• Tasks to perform:
1: Reproduce the part of the passage on John Wesley that begins at the words "Before his American" and stops after "in the area.".
2: Decide whether each statement agrees with the passage on John Wesley, answering yes or no and quoting the words from the passage that settle it.
(a) Wesley set out in October 1735 on a ship carrying 80 English colonists and 26 Moravians.
(b) George Whitefield was John Wesley's hymn-writing brother.
(c) James Oglethorpe intended Georgia to be a slave colony.
3: According to the passage on John Wesley, what did Wesley write was his chief motive for the American voyage?

• Supplied passage:

|
Standing
just 5-foot-3, John Wesley had a huge impact on the America colonies,
even though his only visit was a huge disappointment
John Wesley; A Biography is a 1954 classic that follows Wesley from his rescue out of a burning house as a child, through his Oxford days, disastrous mission to America, Aldersgate conversion and the founding of Methodism.
|
 |
ohn Wesley spent just two years in the American
colonies, and he had a pretty dismal time of it. Yet that trip led to
major changes in Wesley's life, and his work in turn did much to shape
the religious climate in America.
When he boarded an ocean-going ship in 1735, bound for Georgia, John
Wesley was already a very religious man. Son of an Anglican minister,
he had studied at Oxford, where he co-founded The Holy Club, a group of
students who aimed to be methodical about their personal holiness. Within
this group were Charles Wesley (John's hymn-writing brother) and a young
preacher named George Whitefield. Their methodical approach is what caused
them to be called "Methodists."
order back issues of this story
Despite his striving for righteousness, John Wesley was missing something.
Before his American voyage, he wrote: "My chief motive is the hope
of saving my own soul. I hope to learn the true sense of the Gospel of
Christ by preaching it to the heathen."
The colony of Georgia was quite new. James Oglethorpe led a group of
settlers there in 1733, intending to establish it as a non-slavery colony.
John Wesley was asked to serve there as a minister to the English settlers
and a missionary to the friendly native tribes in the area.
Serenity in the Storm
He set out in October, 1735, on a ship carrying 80 English colonists and
26 Moravians. John got to know these Moravian Christians, appreciating
their radiant joy and deep devotion. This was especially apparent one
night just as the Moravians had begun their evening psalm-singing. The
wind-swept sea lashed at the ship, ripping the mainsail and pouring through
the decks. The English passengers were screaming, but the Moravians kept
singing.
"Weren't you afraid?" he asked one of the Moravians after the
storm was over. "Weren't your women and children afraid?"
The Moravian gently responded, "No. Our women and children are not
afraid to die."
After the ship landed, Wesley continued similar conversations with a
Moravian pastor named Spangenberg, who launched some challenging questions
of his own. "Have you the witness within yourself?" the pastor
asked John. "Does the Spirit of God witness with your spirit that
you are a child of God?" Wesley didn't know what to say. "Do
you know Jesus Christ?" the pastor pressed. "I know he is the
Savior of the world."
"True," the Moravian responded, "but do you know he has
saved you?"
John Wesley was clearly a very religious man. He had not only trained
for the ministry, but he formed a club devoted to finding new levels of
righteousness. He was not only an Anglican minister, but a missionary,
traveling across an ocean to spread the Christian faith. But what was
this Christian faith he was spreading? Was it merely a matter of seeking
righteousness? Or was there more? What was it that gave those Moravians
such confidence in the face of death? How could they sing joyfully when
others were shrinking with fear? Whatever they had, John Wesley feared
he didn't have it.

Stored records
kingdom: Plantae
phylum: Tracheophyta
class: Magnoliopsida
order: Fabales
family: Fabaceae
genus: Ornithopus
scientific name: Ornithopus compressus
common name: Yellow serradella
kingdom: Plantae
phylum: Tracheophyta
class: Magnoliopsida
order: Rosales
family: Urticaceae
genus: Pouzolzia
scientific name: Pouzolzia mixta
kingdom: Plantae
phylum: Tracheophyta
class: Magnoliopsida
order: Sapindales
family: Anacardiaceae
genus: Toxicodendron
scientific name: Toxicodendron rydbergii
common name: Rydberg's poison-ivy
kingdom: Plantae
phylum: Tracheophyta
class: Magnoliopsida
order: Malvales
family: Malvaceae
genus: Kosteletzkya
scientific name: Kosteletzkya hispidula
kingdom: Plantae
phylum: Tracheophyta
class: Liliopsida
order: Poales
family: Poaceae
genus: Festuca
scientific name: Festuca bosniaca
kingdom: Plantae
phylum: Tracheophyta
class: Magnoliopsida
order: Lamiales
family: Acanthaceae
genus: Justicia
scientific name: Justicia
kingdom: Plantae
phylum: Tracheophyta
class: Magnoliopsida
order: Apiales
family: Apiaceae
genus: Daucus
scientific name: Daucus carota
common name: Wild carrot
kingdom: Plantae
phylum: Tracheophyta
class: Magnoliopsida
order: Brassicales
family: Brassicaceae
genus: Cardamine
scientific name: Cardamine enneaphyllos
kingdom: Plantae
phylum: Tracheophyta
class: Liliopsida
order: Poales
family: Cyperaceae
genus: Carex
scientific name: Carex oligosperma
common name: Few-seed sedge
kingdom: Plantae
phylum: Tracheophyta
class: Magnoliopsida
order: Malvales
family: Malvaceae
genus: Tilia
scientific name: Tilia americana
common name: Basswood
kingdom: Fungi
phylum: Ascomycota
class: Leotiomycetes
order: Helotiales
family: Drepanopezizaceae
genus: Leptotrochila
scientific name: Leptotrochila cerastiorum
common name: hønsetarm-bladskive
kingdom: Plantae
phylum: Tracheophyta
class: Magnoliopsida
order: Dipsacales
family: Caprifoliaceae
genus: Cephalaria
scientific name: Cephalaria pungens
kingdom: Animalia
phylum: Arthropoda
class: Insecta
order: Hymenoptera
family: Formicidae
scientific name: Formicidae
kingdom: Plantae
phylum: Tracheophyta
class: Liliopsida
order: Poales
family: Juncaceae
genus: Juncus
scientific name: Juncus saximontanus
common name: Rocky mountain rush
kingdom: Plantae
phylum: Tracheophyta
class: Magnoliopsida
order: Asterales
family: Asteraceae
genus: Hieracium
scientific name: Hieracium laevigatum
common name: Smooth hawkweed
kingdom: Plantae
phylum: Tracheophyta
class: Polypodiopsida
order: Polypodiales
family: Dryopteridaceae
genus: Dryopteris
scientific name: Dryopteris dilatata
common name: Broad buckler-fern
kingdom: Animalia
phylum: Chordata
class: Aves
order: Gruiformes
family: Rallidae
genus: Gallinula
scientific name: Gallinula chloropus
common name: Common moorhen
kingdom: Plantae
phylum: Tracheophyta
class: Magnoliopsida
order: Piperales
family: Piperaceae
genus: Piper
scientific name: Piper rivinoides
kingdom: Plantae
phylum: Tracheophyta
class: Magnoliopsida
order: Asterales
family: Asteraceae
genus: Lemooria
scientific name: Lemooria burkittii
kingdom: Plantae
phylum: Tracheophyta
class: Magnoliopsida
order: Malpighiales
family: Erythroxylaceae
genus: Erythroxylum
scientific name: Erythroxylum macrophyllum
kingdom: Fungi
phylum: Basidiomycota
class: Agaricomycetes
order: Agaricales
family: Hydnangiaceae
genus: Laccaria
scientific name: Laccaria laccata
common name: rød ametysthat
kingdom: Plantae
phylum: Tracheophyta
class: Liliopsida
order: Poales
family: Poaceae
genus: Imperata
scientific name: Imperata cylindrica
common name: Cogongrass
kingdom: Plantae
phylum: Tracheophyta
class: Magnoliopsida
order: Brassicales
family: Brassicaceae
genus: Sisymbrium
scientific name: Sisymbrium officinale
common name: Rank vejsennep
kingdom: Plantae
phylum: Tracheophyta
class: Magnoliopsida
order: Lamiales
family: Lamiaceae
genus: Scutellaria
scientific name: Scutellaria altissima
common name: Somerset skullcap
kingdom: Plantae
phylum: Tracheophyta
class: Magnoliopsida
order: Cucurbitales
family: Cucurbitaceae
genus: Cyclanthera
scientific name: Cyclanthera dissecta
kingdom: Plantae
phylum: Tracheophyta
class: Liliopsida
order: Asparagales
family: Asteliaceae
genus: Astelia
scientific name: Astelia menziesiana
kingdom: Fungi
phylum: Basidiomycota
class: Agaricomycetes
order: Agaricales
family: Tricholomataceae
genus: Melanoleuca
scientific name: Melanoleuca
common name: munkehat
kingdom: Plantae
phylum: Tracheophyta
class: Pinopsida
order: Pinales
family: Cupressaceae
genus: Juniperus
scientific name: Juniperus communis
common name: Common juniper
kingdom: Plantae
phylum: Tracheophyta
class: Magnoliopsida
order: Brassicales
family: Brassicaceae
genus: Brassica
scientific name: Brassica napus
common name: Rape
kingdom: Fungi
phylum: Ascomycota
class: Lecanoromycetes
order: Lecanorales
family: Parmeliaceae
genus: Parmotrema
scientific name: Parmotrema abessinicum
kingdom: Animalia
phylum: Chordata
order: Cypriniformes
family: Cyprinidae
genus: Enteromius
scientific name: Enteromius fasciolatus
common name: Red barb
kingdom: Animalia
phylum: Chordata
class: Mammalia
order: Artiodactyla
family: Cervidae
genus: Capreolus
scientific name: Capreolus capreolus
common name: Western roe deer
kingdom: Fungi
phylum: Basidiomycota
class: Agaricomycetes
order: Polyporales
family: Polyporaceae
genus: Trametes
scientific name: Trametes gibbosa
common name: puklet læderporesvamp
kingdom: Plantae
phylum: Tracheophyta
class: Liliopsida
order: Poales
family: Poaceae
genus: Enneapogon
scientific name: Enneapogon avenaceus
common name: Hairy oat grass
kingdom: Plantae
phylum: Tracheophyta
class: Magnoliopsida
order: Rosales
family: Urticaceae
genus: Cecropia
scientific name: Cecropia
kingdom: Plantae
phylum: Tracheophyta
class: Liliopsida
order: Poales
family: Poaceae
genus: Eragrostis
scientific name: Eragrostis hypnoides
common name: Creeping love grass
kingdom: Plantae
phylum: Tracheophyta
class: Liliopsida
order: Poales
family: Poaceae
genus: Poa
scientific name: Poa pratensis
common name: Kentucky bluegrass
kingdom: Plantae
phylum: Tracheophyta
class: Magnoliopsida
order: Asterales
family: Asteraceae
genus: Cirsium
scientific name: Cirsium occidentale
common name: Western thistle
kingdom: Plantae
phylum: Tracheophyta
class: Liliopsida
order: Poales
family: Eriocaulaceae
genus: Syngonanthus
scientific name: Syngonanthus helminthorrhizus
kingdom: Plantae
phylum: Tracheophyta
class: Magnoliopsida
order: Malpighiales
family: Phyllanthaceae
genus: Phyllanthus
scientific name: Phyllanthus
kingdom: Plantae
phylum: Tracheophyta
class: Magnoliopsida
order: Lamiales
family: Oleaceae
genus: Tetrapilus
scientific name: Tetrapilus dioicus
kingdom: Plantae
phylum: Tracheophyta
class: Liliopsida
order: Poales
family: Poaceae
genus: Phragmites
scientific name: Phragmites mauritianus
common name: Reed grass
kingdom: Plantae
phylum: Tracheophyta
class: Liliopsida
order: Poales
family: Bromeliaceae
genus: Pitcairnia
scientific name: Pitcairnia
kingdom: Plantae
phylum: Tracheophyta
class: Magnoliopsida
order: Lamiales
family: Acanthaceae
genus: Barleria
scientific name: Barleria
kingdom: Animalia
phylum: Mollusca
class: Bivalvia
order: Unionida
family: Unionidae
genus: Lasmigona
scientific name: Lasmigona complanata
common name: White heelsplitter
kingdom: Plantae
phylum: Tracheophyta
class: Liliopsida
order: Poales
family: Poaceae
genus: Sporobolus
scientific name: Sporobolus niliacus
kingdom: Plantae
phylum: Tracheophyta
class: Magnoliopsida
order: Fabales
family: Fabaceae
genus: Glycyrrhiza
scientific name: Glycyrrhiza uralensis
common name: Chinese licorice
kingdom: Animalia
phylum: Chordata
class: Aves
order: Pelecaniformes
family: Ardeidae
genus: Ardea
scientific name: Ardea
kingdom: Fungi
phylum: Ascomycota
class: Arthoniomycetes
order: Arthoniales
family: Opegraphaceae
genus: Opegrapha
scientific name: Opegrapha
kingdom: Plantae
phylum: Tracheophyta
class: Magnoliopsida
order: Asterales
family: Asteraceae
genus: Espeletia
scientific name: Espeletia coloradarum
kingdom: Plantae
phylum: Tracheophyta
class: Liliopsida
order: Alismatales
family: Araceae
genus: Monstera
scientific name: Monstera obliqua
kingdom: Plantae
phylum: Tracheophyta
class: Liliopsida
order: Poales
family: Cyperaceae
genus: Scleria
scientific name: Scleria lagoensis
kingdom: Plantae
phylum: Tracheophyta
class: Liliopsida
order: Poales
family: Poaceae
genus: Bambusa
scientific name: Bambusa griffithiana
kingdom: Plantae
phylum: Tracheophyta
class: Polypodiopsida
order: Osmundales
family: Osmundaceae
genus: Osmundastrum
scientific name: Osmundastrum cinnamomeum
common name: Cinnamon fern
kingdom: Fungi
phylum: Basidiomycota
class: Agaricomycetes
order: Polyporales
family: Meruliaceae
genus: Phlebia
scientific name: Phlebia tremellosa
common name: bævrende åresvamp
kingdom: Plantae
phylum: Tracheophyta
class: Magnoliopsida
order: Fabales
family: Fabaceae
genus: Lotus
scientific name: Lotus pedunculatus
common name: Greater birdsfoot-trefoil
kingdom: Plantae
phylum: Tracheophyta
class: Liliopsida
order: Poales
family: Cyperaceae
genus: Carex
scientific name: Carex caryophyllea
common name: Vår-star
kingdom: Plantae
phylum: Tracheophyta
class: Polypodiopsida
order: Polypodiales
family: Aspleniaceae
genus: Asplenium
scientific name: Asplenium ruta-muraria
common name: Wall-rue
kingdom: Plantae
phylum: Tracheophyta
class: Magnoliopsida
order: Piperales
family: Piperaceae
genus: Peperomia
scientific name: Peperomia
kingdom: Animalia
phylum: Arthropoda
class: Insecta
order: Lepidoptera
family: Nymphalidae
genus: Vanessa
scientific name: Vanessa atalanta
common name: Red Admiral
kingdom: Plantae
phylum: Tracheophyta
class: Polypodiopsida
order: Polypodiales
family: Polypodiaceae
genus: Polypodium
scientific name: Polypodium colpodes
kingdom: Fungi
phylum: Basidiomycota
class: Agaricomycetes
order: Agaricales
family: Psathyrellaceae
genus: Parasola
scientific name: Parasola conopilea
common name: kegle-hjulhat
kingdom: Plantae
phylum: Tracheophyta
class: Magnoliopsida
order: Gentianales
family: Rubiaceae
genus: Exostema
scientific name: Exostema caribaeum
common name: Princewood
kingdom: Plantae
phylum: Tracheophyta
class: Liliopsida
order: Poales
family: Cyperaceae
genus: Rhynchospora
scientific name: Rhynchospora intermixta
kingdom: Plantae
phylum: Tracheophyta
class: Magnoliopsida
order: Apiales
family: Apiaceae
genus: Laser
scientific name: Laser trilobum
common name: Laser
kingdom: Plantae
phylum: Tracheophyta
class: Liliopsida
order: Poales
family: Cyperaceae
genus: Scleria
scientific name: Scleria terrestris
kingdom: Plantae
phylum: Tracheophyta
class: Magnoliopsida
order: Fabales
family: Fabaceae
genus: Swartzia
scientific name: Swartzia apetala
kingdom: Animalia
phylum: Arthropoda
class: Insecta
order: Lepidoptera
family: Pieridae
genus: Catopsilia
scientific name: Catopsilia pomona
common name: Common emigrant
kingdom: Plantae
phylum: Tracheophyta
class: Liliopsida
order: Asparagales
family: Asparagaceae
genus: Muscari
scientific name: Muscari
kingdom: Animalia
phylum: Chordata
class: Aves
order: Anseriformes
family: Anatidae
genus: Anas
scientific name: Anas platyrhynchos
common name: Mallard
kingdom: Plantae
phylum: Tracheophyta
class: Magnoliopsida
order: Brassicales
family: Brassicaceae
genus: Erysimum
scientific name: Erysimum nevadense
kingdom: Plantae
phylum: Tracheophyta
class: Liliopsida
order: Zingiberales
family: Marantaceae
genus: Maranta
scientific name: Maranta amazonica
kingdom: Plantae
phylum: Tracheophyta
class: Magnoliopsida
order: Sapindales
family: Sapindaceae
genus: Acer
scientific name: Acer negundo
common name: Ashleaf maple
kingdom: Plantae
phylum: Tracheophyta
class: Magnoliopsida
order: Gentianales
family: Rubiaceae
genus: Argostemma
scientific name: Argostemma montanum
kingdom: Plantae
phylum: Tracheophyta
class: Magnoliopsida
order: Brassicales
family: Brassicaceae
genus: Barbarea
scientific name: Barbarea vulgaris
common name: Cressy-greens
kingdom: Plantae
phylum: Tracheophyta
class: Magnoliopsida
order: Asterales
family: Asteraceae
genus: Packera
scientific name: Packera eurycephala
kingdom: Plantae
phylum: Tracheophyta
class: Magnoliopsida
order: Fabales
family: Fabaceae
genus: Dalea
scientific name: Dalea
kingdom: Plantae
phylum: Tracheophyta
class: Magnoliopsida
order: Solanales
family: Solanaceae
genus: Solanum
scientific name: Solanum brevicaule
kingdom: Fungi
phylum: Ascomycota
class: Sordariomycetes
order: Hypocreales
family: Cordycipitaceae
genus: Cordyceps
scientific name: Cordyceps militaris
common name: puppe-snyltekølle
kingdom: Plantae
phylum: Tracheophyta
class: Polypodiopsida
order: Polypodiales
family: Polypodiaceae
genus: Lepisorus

• Exercise answers:
1:
Before his American voyage, he wrote: "My chief motive is the hope
of saving my own soul. I hope to learn the true sense of the Gospel of
Christ by preaching it to the heathen."
The colony of Georgia was quite new. James Oglethorpe led a group of
settlers there in 1733, intending to establish it as a non-slavery colony.
John Wesley was asked to serve there as a minister to the English settlers
and a missionary to the friendly native tribes in the area.

2:
(a) Yes: "He set out in October, 1735, on a ship carrying 80 English colonists and 26 Moravians."
(b) No: "Charles Wesley (John's hymn-writing brother) and a young preacher named George Whitefield."
(c) No: "intending to establish it as a non-slavery colony."

3: His chief motive was the hope of saving his own soul.